New 787 lithium-ion battery and enclosure.

The Boeing Co. (Everett, Wash., USA) reports that the U.S. Federal Aviation Administration's (FAA) approval on April 19 of battery system improvements for the 787 Dreamliner by the U.S. Federal Aviation Administration (FAA) clears the way for Boeing and its customers to install the approved modifications and will lead to a return to service and resumption of new production deliveries.

"FAA approval clears the way for us and the airlines to begin the process of returning the 787 to flight with continued confidence in the safety and reliability of this game-changing new airplane," says Boeing Chairman, president and CEO Jim McNerney. "The promise of the 787 and the benefits it provides to airlines and their passengers remain fully intact as we take this important step forward with our customers and program partners."

The FAA's action will permit the return to service of 787s in the United States upon installation of the improvements. For 787s based and modified outside the United States, local regulatory authorities provide the final approval on return to service, however, most non-U.S. aviation agencies have said that they would follow the FAA's lead in this matter.

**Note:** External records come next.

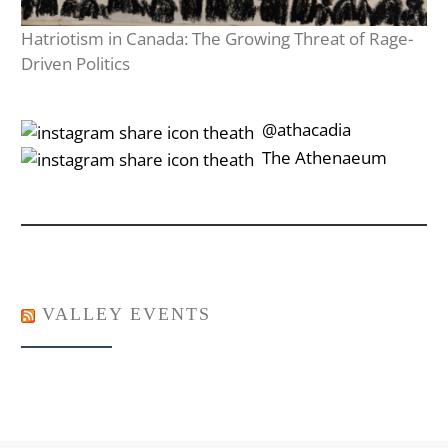
Hatriotism in Canada: The Growing Threat of Rage-
Driven Politics
‎‎‏‏‎ ‎‏‏‎‎@athacadia
‎‎‏‏‎ ‎‏‏‎‎‏‎The Athenaeum
VALLEY EVENTS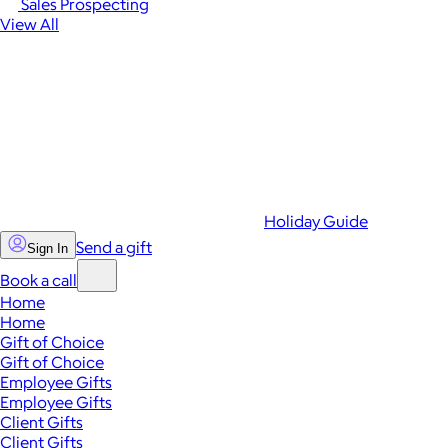
Sales Prospecting
View All
Holiday Guide
Send a gift
Sign In
Book a call
Home
Home
Gift of Choice
Gift of Choice
Employee Gifts
Employee Gifts
Client Gifts
Client Gifts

Approval of the improved 787 battery system was granted by the FAA after the agency conducted an extensive review of certification tests. The tests were designed to validate that individual components of the battery, as well as its integration with the charging system and a new enclosure, all performed as expected during normal operation and under failure conditions. Testing was conducted under the supervision of the FAA over a month-long period beginning in early March.

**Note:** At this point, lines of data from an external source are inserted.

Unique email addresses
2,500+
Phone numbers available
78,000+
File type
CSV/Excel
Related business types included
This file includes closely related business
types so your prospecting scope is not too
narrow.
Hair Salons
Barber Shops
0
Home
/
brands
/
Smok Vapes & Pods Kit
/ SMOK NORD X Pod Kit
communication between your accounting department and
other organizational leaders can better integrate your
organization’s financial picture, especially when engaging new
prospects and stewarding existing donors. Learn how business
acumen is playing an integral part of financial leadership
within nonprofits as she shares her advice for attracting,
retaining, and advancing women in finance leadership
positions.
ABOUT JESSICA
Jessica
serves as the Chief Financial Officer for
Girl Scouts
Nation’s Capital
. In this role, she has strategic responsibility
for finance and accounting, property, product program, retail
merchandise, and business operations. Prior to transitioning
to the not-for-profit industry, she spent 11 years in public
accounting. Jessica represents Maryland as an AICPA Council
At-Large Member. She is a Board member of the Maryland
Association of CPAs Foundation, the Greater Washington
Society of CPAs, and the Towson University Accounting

Boeing, in collaboration with its supplier partners and in support of the investigations of the National Transportation Safety Board and the Japan Transport Safety Board, conducted extensive engineering analysis and testing to develop a thorough understanding of the factors that could have caused the 787's batteries to fail and overheat in two incidents last January. The team spent more than 100,000 hours developing test plans, building test rigs, conducting tests and analyzing results to ensure the proposed solutions met all requirements.

Boeing also engaged a team of more than a dozen battery experts from across multiple industries, government, academia and consumer safety to review and validate the company's assumptions, findings, proposed solution and test plan.
The improved battery system includes design changes to prevent and isolate a fault should it occur. In addition, improved production, operating and testing processes have been implemented. The new steel enclosure system is designed to keep any level of battery overheating from affecting the airplane or even being noticed by passengers.

Boeing will also begin installing the changes on new airplanes at the company's two 787 final- assembly plants in Everett, Wash., and North Charleston, S.C., USA, with deliveries expected to resume in the weeks ahead. Despite the disruption in deliveries that began in January, Boeing expects to complete all planned 2013 deliveries by the end of the year. Boeing further expects that the 787 battery issue will have no significant impact to its 2013 financial guidance.